Material supplied:

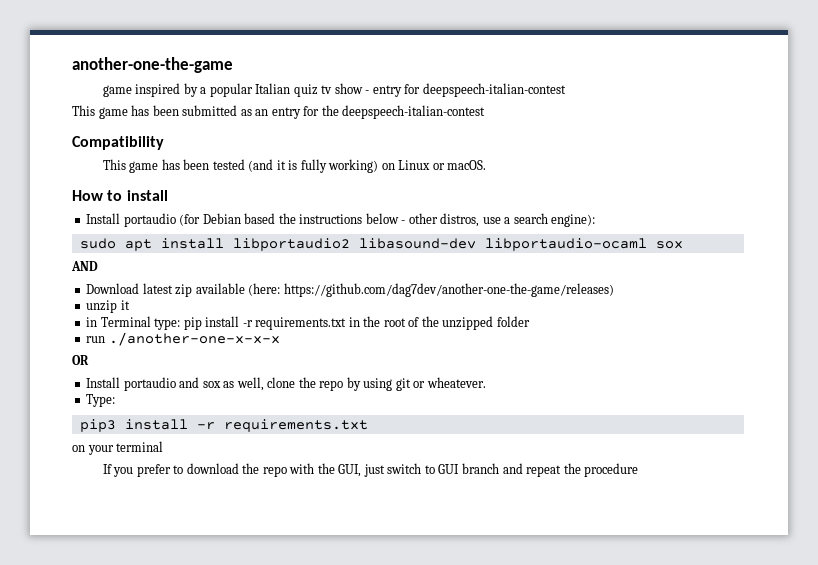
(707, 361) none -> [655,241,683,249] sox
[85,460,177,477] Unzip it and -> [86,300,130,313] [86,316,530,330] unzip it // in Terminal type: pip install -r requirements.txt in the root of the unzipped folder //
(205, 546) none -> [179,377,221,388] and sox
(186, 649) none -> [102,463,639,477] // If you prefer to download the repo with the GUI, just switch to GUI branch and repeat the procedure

---

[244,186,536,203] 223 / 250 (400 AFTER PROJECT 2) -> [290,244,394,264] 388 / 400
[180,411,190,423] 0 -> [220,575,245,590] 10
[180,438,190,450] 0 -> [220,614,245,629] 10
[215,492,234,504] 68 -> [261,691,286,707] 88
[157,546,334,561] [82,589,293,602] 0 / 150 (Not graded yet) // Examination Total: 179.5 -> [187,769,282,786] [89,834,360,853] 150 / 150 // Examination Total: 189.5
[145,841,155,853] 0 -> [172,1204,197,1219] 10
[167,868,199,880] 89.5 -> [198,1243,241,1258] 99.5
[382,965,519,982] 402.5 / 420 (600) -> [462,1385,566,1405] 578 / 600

Exercise goal:
Retype the entries above exactly, but only from the line containing "[244,186,536,203] 223 /" through the line containing "[382,965,519,982] 402.5 /", both included.

Answer for the task:
[244,186,536,203] 223 / 250 (400 AFTER PROJECT 2) -> [290,244,394,264] 388 / 400
[180,411,190,423] 0 -> [220,575,245,590] 10
[180,438,190,450] 0 -> [220,614,245,629] 10
[215,492,234,504] 68 -> [261,691,286,707] 88
[157,546,334,561] [82,589,293,602] 0 / 150 (Not graded yet) // Examination Total: 179.5 -> [187,769,282,786] [89,834,360,853] 150 / 150 // Examination Total: 189.5
[145,841,155,853] 0 -> [172,1204,197,1219] 10
[167,868,199,880] 89.5 -> [198,1243,241,1258] 99.5
[382,965,519,982] 402.5 / 420 (600) -> [462,1385,566,1405] 578 / 600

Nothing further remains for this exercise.